The Hai Van Pass also has had military significance both in ancient and modern times. It creates a major barrier to any army that is on foot.
But regardless of the history of Hai Van, the best reason to take a drive over the mountain pass is simply that it’s an exciting and spectacularly beautiful road trip! You can see lush greenery cascades down the mountain, views of the sandy beaches, and crystal clear water for most of the journey. You’ll want to stop every 1/2 mile or so to take pictures of the breathtaking scenery.
How to Visit the Hai Van Pass
The Hai Van Pass is easily accessible from the three popular tourist towns nearby – Hue, Da Nang, and Hoi An. The best and most cost-effective way to experience the Hai Van Pass is by renting a motorbike and driving it yourself. However, if your motorbike driving skills aren’t up to snuff, you can hire a motorbike with a driver. Another option is to hire a car and driver to take you up and over the mountains.
Note: The bus takes the faster, less scenic tunnel route and the train takes a route that is also beautiful but quite a bit closer to sea level.
Touring the Hai Van Pass by Motorbike
Wondering how long your journey over the Hai Van Pass takes? It will depend on what city you’re coming from and how often you stop along the way. You should allot 5-6 hours for a round trip journey if you’re coming from Da Nang or Hue. Driving it one way between Da Nang and Hue is about a 3-hour trip.
If you’re planning on starting or ending in Hoi An, add an extra 1-1.5 hours each way for the journey between Hoi An and Da Nang.
The National Route 1A is paved so you won’t need to worry about a bumpy or particularly dusty road trip. But, the Hai Van Pass has several steep sections where the gradient can exceed 10%. Be sure to rent a bike in good working condition. It will be difficult to make it up some of the steeper sections, especially if you plan on fitting two people on the bike. When it comes to the Hai Van Pass it’s best to rent a well-maintained motorbike with a little more oomph.

■ What you need to do
**A)** Copy the part of the Hai Van Pass text starting at "The Hai Van Pass also" and ending at "the breathtaking scenery.", word for word.
**B)** Pick up the Hai Van Pass text after its last sentence and keep writing it.

■ Information shown
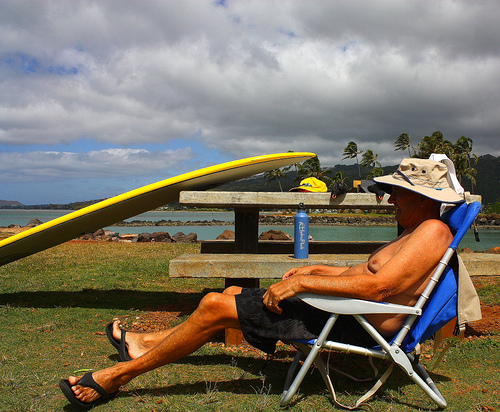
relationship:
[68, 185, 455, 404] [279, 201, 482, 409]
man relaxing in lawn chair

■ Outputs in order
**A)**
The Hai Van Pass also has had military significance both in ancient and modern times. It creates a major barrier to any army that is on foot.
But regardless of the history of Hai Van, the best reason to take a drive over the mountain pass is simply that it’s an exciting and spectacularly beautiful road trip! You can see lush greenery cascades down the mountain, views of the sandy beaches, and crystal clear water for most of the journey. You’ll want to stop every 1/2 mile or so to take pictures of the breathtaking scenery.

**B)**
We would highly recommend renting a motorbike from Tigit Motorbikes. They offer touring style motorbikes that are well suited for the Hai Van Pass. Some of them include the Honda Blade (110cc) or the Honda XR (150cc). The staff members are kind, knowledgeable and courteous, and their bikes are in perfect condition. They also have a good selection of quality helmets in a variety of sizes.
Now that most automobile traffic flows through the Hai Van Tunnel, you’ll find the Hai Van Pass to be an easy drive. It has little traffic and minimal dangers. However, there are quite a few tight turns, a steep gradient, and drivers that are occasionally distracted by the views.
You’ll also find that cars and trucks have no reservations about passing you around blind corners. Also, visibility on the road can be limited by the mist that rises from the sea. Just drive defensively, keep your eyes on the road, and you’ll be fine!
The route over the Hai Van Pass is very easy to follow, but navigating to the beginning of it from either Hue or Da Nang can be tricky. It’s best to have a cell phone with a Vietnamese SIM card so you can use Google Maps.
Note: Make sure you fill up on gas prior to leaving civilization as there are no gas stations on the Hai Van Pass.
Amenities along the Hai Van Pass (and What to Bring)
There are a few roadside shops selling water, snacks, and coffee. It’s worth stopping to get out of the hot sun and enjoy the views. One of them is built around a massive rock where you can get 360° panorama views of the area. And their next door neighbor has hammocks that are perfect for relaxing.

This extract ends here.